Genistat Blog

Tales from the frontier of AI and media

“As much AI as possible” summarizes our goal for the AI Song Contest. How would a “pure” AI song sound like? We now have the answer, and you can listen to our song “Painful Words” here.

Update 2020-04-10: All submissions to the AI Song Contest are now online and voting opened. You can vote for us here🙏

It’s certainly weird, and we wouldn't call it beautiful. But we are surprised how not-bad it is.
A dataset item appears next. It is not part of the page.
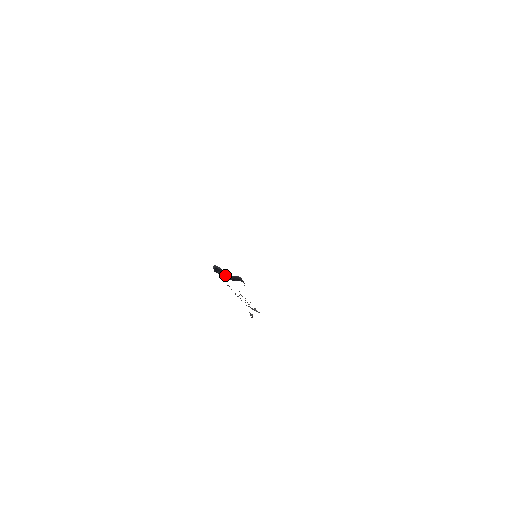
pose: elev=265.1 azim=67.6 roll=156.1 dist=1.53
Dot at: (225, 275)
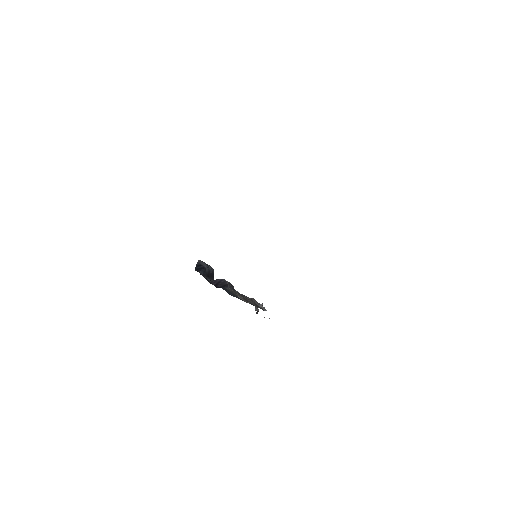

For us, this journey was as much about learning more about AI and creativity as it was about having fun. We did learn a lot. Our Slack channel was flooded with 😂 (and a whole jungle of 🙉). The quotes in this post are from our Slack conversations and the final report for the contest organizers. We might do a detailed, technical post later, but our process roughly followed the steps of creating the lyrics, singing the lyrics, and finally generating a melody matching the lyrics.

We produced the lyrics by retraining GPT-2 on a dataset with 1'562 Eurovision song lyrics. We ended up with too many lyrics for just one song, so we picked a couple of sentences we liked, without looking too hard at them. You can see all of the song texts we generated here.

We then used the Mellotron project to sing our lyrics. This turned out to be the most time-consuming part. Feel free to listen in to some of the more disturbing samples here. Our “favorite” is the aptly named dying_but_saves_the_last_breath_to_sing.mp3

I hear progress 😄 Although your models seem to chain-smoke a lot 😂

The last step was to add some fitting music to our singing. For this, we used Lyrics-Conditioned Neural Melody Generation.

We then combined those tracks together in a simple audio-editing tool. This was the only part of the process that was purely manual.

Reflecting on our experience, we think the question of ownership is interesting. Both Krzysztof and I feel protective about it as if it was any other type of creative work. In that sense, an AI-generated song is not different from an ordinary piece of music. We just played other instruments, a different sort of keyboard.

We do feel like we created a song, but with tools that might not yet be mainstream. On the other hand, this is probably just one step removed from what producers of electronic music do daily. In that sense, we do see ourselves as the evolution of David Guetta.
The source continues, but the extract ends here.